The elections are over, but the debate continues.
“With a lot of arable land in Zambia, if government can legalise the farming of Cannabis, Zambia is surely bound to become one of the richest nations in the world,” said Wisdom Muyunda of Chingola, a town 600km north of Lusaka.
“Marijuana has a medicinal component found in nearly every drug administered daily [in the] world and farming it is cheaper than extracting mineral resources.”

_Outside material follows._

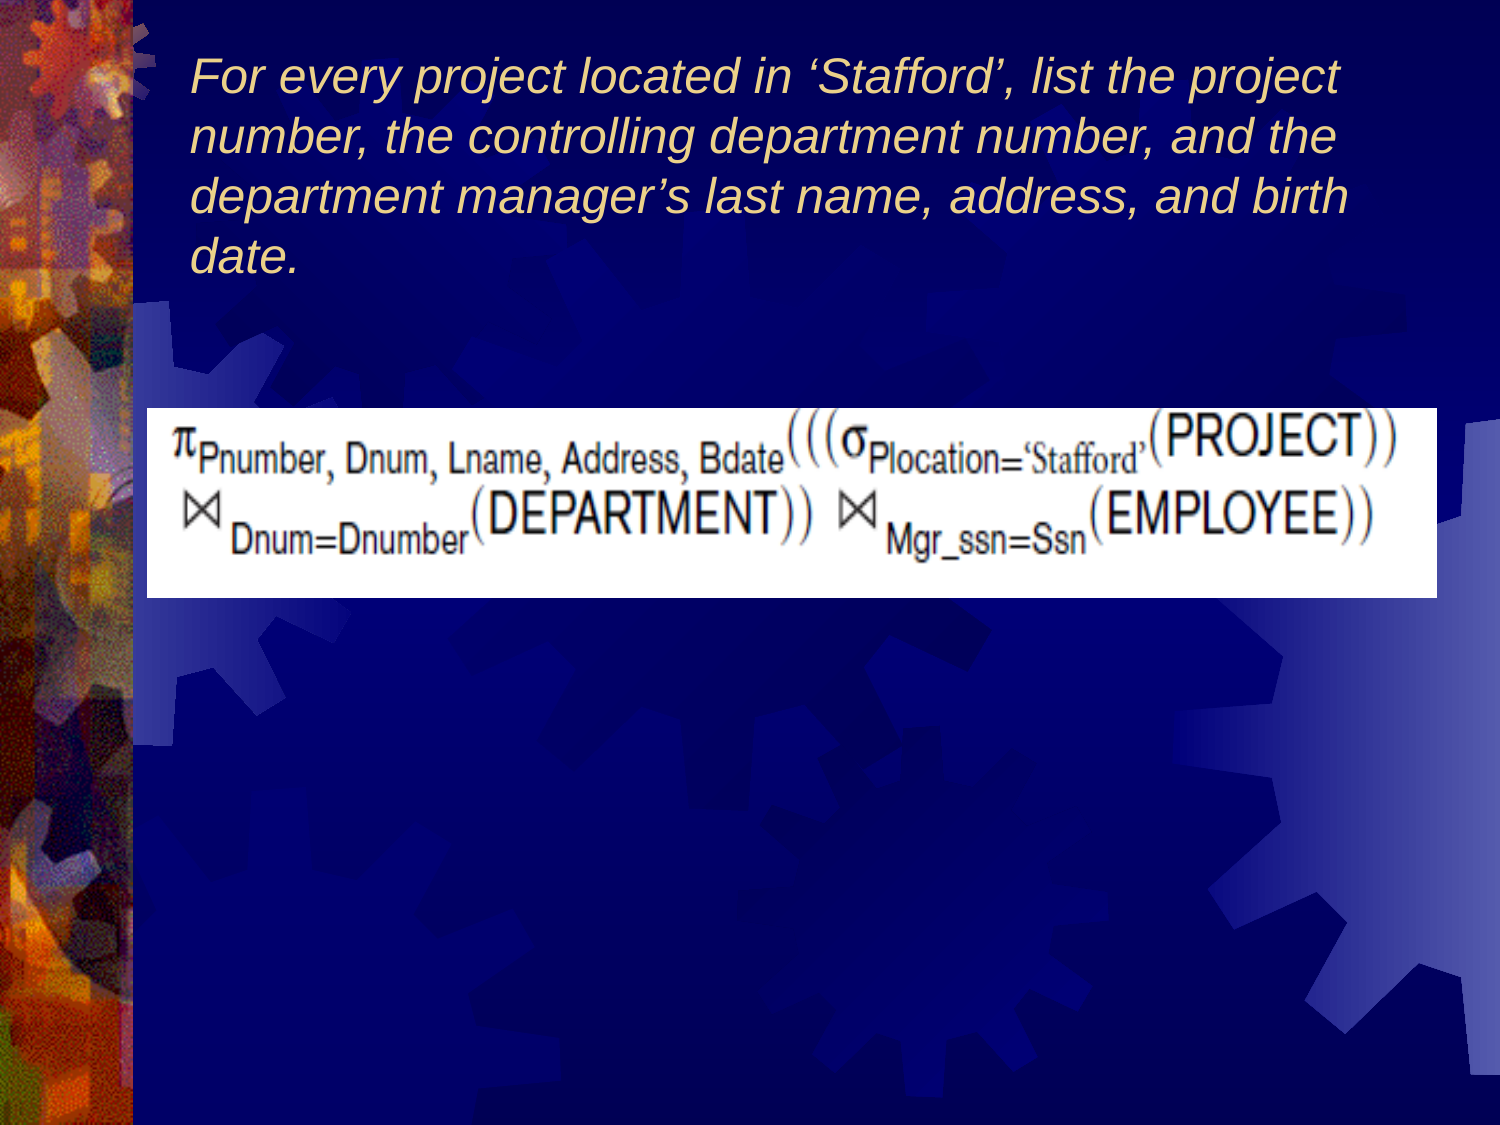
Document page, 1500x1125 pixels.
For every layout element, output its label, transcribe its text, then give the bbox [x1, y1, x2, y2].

title For every project located in ‘Stafford’, list the project number, the controlling department number, and the department manager’s last name, address, and birth date. [174, 50, 1450, 291]
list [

Peter Sinkamba, leader of the Green Party, anchored his election campaign on a green economy driven by high value crop production. Sinkamba projected an annual income of more than US$36 billion from farming Cannabis. He said that government could establish high security state farms country-wide to grow export marijuana.
Muyunda, agreed and said: “There is a ready market for export as most states in the US have legalised marijuana, and more will do so with the coming into office of Donald Trump.”
Opponents are equally ferocious about the “dangers” of legalising Cannabis farming, while government remains mute on the topic.
“We have an increasing culture of narcotics abuse, especially [of] marijuana among our youth, and legalising it will only exacerbate the situation. Furthermore, it will distort the economics of farming where food crops may be abandoned in favour of growing Cannabis,” said Andrea Zulu, a farmer from Lusaka’s Nine Miles, named for its distance from the capital.